《記録》10/25 にちようびのアトリエ「ちいさな声をきく」
半年ぶりのアトリエは、植物園でおこなうことにしました。
朝10時。ひさしぶりに会うこどもたちに、わたしのほうがドキドキしています。
この日集まったのは、年長〜4年生までの女の子4名。入口でお家の方に手をふって、さっそくこどもたちと茂る緑のなかへ進んでいきました。
歩き出すと、10月だというのに蚊に刺されたり、拾った木の実からムカデが出てきたり、の大騒ぎ。「帰りたい〜!」と泣き出す子もいて、「さてどうする?」をみんなで考える。
こどもたちとの冒険は、こんなはじまりでした。
木の実のスケッチ
それぞれが地図を片手に、相談しながら歩きます。神社をみつけたあと、「温室だったら虫はいないんじゃないか?」と温室に向かうことに。
途中、ちいさな画用紙をこどもたちに渡すと、さっそく朱い実のなる木をみつけてスケッチをはじめました。こどもたちの目の低さになる朱が、樹々の緑のなか、なんともあざやか。
木の葉ならべ
歩きながら、いろんな形、おおきさ、色の葉っぱを拾います。温室に着いて、みんなでおやつを食べていたときのこと。
「わたしはこうかな。」「う〜ん、わたしはこう。」
と<木の葉ならべ>がはじまりました。素敵なアイデアだなぁ、とながめていると「はい、先生の番!」
5人が順番に、ならべて、くずして、かたちのリレー。
こどもがつくりだす遊びのセンスには、ほんとうにドキッとさせられます。前半は虫騒ぎがあり、どうなるかしら、と思っていたけれど、青空と緑を歩くなかで、ちいさなうつくしさをみつめる目はすこしずつひらかれていたのだ、と嬉しくなりました。

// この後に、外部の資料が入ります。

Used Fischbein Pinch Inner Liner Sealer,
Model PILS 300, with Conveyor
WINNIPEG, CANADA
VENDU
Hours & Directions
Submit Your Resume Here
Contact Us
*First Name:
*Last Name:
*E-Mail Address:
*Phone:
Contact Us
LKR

こういうアイデアをスッと受け入れられるように、できるだけ最小限の荷物でいよう。両手がふさがってたら、こんな素敵なアイデアを拾えないものね。またひとつ、こどもに教わったこと。あらためて、幸福な仕事だななんて思う。
こどもたちの対話
この日、中心に置いていたのは、こどもたちの対話でした。
あっと言う間に過ぎていく時間を伝え、予定していた糸電話のワークショップも含めて「どうしようか?」と投げかけると「もうすこしスケッチしたいな」「みんなでどろけいしようよ」「糸電話もやりたい!」とばらばらの声。年上の女の子たちが「時間を決めて全部やろう!」とみんなの話をまとめてくれました。

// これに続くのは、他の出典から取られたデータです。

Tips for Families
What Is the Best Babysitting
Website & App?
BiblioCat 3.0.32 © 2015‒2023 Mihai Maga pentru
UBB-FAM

急ぎ足になった部分もあったけれど、こどもたちが決めたこと。やりたくない子は「やらない」と言って、スケッチをしていたし、それでもしばらくすると、最後は全員で追いかけっこ。そうして、時間をすこし過ぎて、お家の方が待つ植物園の入口へ戻りました。
出会う場所
今回、ひさしぶりのワークショップをしたきっかけに、ひとつの記事がありました。
イタリアのある学校で、青空の下に机と椅子をならべ、先生たちが学校再開の準備をする写真。今年の夏ごろのことだから、いろんな面で不安や疲労があっただろう。でもその写真をみたとき、<場>というのは、こうして誰かがつづけてきたものなんだ、誰かがつづけていくものなんだ、そう思えたのでした。
どんなことが起こっても、生活は変わらずにつづいていく、というのが、秋になってわたし自身がようやく取り戻せた感覚でした。食べること、眠ること、人と出会うこと。
こどもたちの経験の場をつづけていこう。ゆっくりでも、できる範囲で。今はそんなふうに思います。